Looking at the term “interstate commerce,” the group also differentiated between positions such as maritime or rail workers and the activity of litigants in the Lepage case.

“No reasonable person reading the FAA in 1925 would have considered ‘a pizza delivery person who delivered pizza across a state line to a customer in a neighboring town,’ or the account manager in Hill who occasionally crossed the border between Georgia and Alabama in delivering furniture and other items to customers as akin to ‘seamen’ or ‘railroad employees,’” the groups said.

The brief said the Second Circuit’s approach to the case has the “virtue” of providing “a clear, bright-line rule that is easy for workers and businesses to understand and for courts to apply” when considering who may be exempt from arbitration agreements.

“Petitioners’ interpretation of the Section 1 exemption, by contrast, would significantly increase litigation over when and whether the FAA applies,” the brief said.

Also submitting comments was the Independent Bakers Association.

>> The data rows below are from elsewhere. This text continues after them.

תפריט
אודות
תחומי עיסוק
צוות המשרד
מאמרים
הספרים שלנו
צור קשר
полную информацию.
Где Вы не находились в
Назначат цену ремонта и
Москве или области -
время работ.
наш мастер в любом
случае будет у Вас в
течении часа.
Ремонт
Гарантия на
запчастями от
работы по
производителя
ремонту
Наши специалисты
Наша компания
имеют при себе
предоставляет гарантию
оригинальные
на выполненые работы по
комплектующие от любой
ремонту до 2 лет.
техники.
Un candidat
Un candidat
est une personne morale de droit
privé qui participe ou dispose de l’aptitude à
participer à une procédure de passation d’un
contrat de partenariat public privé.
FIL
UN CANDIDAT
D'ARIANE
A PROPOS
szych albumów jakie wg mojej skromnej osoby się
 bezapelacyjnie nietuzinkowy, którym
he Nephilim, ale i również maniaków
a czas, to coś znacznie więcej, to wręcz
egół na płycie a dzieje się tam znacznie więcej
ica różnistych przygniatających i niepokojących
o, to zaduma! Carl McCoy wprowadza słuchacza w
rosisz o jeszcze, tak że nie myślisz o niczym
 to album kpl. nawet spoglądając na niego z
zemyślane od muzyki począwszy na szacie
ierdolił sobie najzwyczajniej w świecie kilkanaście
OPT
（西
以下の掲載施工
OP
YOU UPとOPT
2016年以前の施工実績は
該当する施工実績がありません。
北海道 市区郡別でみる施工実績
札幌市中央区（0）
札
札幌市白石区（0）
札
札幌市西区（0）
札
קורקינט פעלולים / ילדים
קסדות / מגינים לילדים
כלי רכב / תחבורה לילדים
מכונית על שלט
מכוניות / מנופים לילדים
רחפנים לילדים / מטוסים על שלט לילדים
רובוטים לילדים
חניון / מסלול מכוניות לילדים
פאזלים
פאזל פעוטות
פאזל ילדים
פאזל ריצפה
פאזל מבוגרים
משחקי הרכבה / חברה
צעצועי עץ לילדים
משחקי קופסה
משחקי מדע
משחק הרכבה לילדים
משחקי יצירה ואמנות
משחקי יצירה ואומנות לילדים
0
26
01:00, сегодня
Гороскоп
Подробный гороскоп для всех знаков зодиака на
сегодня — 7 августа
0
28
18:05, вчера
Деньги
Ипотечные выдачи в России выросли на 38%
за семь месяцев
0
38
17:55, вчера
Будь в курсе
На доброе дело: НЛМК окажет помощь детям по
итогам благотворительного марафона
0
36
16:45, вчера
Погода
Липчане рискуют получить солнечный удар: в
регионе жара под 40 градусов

Nicholas Pyle, president of the IBA, said the group and its members “have a significant interest in the proper interpretation of the Federal Arbitration Act.

Among points made by the IBA in its brief is that the petitioners, like other baked foods distributors, are in the business of selling product as wholesales, “not in the provision of transportation services to manufacturers or other third partners.”

“Their business model involves buying products from manufacturers such as Flowers, taking title to the products, and then selling them to retailers at a higher price,” the IBA said.

“Simply put, a wholesale distributor cannot make a living without buying and selling products; a transportation worker can and does,” the IBA added.